BEGIN Provided information
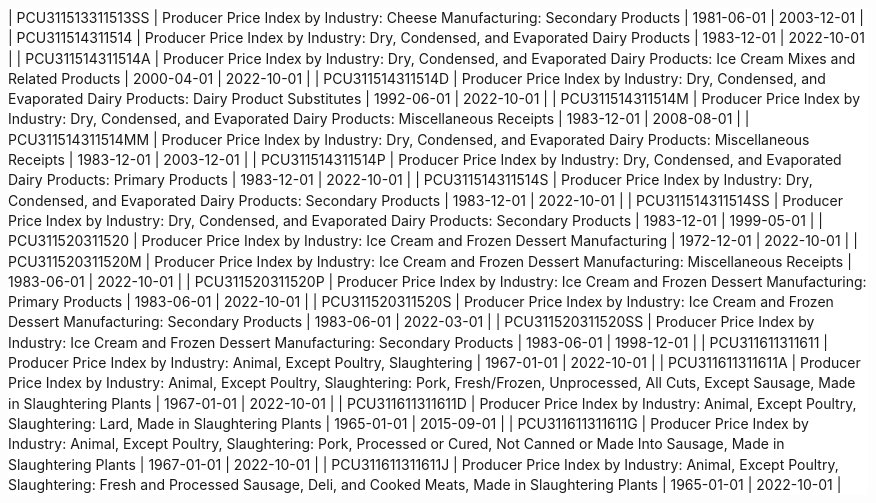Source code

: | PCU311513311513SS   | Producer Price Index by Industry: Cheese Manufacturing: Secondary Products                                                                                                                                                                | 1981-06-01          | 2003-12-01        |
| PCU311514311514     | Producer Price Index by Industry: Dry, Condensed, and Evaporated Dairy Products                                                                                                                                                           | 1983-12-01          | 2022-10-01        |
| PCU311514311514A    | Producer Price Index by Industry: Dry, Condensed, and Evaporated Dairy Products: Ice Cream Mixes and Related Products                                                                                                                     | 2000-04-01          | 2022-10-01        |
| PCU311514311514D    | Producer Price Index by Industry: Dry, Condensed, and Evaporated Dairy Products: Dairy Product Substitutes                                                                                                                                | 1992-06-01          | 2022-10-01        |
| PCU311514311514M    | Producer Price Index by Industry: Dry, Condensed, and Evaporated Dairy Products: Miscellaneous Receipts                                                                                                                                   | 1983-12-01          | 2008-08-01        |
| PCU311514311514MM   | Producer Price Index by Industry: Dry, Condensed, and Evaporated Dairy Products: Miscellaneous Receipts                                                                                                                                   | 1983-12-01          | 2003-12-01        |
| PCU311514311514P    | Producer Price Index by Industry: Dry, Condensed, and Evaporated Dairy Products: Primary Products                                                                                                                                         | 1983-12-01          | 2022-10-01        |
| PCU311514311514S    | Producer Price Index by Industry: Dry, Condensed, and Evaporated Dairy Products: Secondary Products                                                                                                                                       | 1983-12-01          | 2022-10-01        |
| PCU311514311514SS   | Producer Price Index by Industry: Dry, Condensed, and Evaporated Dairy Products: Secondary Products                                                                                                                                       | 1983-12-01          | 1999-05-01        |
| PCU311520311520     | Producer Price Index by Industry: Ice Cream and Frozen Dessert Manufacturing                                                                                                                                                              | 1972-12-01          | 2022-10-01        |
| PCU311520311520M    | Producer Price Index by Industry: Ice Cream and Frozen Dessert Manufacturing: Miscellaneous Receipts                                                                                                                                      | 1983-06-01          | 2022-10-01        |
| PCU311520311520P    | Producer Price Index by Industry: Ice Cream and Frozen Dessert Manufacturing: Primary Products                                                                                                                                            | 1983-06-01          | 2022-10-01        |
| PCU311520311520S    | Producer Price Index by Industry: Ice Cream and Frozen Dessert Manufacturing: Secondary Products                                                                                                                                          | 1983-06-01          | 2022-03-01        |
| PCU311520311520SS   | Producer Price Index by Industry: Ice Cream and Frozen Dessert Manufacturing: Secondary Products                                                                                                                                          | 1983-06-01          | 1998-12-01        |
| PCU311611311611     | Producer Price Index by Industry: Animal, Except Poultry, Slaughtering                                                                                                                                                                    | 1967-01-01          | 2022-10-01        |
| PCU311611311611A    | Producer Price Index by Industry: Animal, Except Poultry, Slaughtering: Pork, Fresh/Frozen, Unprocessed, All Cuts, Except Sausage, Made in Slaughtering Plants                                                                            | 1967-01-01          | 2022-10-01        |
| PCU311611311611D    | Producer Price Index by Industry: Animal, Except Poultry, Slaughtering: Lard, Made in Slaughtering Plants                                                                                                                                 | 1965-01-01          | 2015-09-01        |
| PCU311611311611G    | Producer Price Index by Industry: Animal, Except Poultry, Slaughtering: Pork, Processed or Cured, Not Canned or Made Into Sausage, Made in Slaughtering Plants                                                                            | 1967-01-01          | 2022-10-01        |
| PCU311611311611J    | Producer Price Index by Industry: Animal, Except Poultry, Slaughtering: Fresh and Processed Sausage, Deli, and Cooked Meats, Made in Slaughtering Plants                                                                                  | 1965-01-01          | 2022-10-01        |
END Provided information
* [Work to complete]
Render the source text of the records above as a numbered list with one line per item, skipping blank lines and omitting the pictures.

* [Output of the task]
1. Source code
2. : | PCU311513311513SS   | Producer Price Index by Industry: Cheese Manufacturing: Secondary Products                                                                                                                                                                | 1981-06-01          | 2003-12-01        |
3. | PCU311514311514     | Producer Price Index by Industry: Dry, Condensed, and Evaporated Dairy Products                                                                                                                                                           | 1983-12-01          | 2022-10-01        |
4. | PCU311514311514A    | Producer Price Index by Industry: Dry, Condensed, and Evaporated Dairy Products: Ice Cream Mixes and Related Products                                                                                                                     | 2000-04-01          | 2022-10-01        |
5. | PCU311514311514D    | Producer Price Index by Industry: Dry, Condensed, and Evaporated Dairy Products: Dairy Product Substitutes                                                                                                                                | 1992-06-01          | 2022-10-01        |
6. | PCU311514311514M    | Producer Price Index by Industry: Dry, Condensed, and Evaporated Dairy Products: Miscellaneous Receipts                                                                                                                                   | 1983-12-01          | 2008-08-01        |
7. | PCU311514311514MM   | Producer Price Index by Industry: Dry, Condensed, and Evaporated Dairy Products: Miscellaneous Receipts                                                                                                                                   | 1983-12-01          | 2003-12-01        |
8. | PCU311514311514P    | Producer Price Index by Industry: Dry, Condensed, and Evaporated Dairy Products: Primary Products                                                                                                                                         | 1983-12-01          | 2022-10-01        |
9. | PCU311514311514S    | Producer Price Index by Industry: Dry, Condensed, and Evaporated Dairy Products: Secondary Products                                                                                                                                       | 1983-12-01          | 2022-10-01        |
10. | PCU311514311514SS   | Producer Price Index by Industry: Dry, Condensed, and Evaporated Dairy Products: Secondary Products                                                                                                                                       | 1983-12-01          | 1999-05-01        |
11. | PCU311520311520     | Producer Price Index by Industry: Ice Cream and Frozen Dessert Manufacturing                                                                                                                                                              | 1972-12-01          | 2022-10-01        |
12. | PCU311520311520M    | Producer Price Index by Industry: Ice Cream and Frozen Dessert Manufacturing: Miscellaneous Receipts                                                                                                                                      | 1983-06-01          | 2022-10-01        |
13. | PCU311520311520P    | Producer Price Index by Industry: Ice Cream and Frozen Dessert Manufacturing: Primary Products                                                                                                                                            | 1983-06-01          | 2022-10-01        |
14. | PCU311520311520S    | Producer Price Index by Industry: Ice Cream and Frozen Dessert Manufacturing: Secondary Products                                                                                                                                          | 1983-06-01          | 2022-03-01        |
15. | PCU311520311520SS   | Producer Price Index by Industry: Ice Cream and Frozen Dessert Manufacturing: Secondary Products                                                                                                                                          | 1983-06-01          | 1998-12-01        |
16. | PCU311611311611     | Producer Price Index by Industry: Animal, Except Poultry, Slaughtering                                                                                                                                                                    | 1967-01-01          | 2022-10-01        |
17. | PCU311611311611A    | Producer Price Index by Industry: Animal, Except Poultry, Slaughtering: Pork, Fresh/Frozen, Unprocessed, All Cuts, Except Sausage, Made in Slaughtering Plants                                                                            | 1967-01-01          | 2022-10-01        |
18. | PCU311611311611D    | Producer Price Index by Industry: Animal, Except Poultry, Slaughtering: Lard, Made in Slaughtering Plants                                                                                                                                 | 1965-01-01          | 2015-09-01        |
19. | PCU311611311611G    | Producer Price Index by Industry: Animal, Except Poultry, Slaughtering: Pork, Processed or Cured, Not Canned or Made Into Sausage, Made in Slaughtering Plants                                                                            | 1967-01-01          | 2022-10-01        |
20. | PCU311611311611J    | Producer Price Index by Industry: Animal, Except Poultry, Slaughtering: Fresh and Processed Sausage, Deli, and Cooked Meats, Made in Slaughtering Plants                                                                                  | 1965-01-01          | 2022-10-01        |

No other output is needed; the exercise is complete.